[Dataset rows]
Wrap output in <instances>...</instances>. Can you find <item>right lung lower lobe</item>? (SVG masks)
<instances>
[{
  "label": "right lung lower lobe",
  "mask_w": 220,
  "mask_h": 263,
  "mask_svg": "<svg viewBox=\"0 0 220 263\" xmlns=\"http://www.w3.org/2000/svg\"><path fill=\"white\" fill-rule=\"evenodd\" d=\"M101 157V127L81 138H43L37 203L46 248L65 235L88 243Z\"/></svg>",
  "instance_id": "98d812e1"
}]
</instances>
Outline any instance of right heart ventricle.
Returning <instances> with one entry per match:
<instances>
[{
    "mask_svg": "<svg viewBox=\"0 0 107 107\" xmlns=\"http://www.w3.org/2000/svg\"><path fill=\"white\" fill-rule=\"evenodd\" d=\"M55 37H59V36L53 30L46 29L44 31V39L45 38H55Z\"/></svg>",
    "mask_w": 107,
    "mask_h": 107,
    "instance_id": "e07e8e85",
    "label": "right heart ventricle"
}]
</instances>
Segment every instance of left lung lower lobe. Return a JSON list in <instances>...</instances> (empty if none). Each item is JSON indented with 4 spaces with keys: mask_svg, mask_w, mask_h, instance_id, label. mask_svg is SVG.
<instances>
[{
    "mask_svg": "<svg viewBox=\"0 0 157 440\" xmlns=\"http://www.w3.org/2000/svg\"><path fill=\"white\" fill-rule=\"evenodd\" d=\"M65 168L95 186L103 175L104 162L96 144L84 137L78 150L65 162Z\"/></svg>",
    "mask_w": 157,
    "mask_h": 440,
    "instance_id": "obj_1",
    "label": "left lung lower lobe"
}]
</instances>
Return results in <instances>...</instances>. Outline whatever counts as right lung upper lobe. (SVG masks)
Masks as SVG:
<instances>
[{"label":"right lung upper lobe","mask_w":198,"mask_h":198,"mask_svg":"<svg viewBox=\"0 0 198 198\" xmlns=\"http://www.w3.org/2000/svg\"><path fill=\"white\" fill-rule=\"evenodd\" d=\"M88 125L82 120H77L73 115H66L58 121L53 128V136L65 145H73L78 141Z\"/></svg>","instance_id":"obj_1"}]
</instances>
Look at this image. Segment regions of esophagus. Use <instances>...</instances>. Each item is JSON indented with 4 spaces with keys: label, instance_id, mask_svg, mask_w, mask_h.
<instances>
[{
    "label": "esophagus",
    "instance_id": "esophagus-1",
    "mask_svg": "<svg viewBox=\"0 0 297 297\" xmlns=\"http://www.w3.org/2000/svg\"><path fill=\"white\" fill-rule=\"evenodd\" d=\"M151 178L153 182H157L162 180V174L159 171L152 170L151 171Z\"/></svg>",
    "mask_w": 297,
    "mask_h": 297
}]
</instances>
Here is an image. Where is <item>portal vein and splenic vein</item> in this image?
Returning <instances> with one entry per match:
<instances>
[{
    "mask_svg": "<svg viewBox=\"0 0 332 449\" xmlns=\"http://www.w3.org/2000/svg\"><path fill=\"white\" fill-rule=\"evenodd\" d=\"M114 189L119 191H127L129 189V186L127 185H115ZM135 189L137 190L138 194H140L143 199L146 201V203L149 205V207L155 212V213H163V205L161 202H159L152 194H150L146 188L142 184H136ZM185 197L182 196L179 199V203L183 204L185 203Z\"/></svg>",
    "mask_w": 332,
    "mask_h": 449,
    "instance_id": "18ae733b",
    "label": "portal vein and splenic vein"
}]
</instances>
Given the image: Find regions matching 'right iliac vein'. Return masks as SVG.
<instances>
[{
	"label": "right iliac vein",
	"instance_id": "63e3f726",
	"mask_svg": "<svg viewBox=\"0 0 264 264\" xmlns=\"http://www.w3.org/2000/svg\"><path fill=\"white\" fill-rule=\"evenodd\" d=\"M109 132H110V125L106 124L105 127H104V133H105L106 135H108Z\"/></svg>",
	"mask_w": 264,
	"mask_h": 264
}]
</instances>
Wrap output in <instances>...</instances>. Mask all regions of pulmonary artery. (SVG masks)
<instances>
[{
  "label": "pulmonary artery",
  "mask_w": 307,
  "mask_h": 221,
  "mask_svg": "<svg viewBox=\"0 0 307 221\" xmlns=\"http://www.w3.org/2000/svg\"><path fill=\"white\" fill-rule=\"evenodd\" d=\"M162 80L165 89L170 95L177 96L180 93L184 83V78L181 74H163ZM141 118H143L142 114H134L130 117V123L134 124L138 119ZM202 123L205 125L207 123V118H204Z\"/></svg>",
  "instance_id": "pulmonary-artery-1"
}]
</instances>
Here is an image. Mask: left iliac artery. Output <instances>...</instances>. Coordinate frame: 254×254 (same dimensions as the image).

Problem requirements:
Count the lines in the records above that contain the string "label". Reply with the number only.

Task output:
10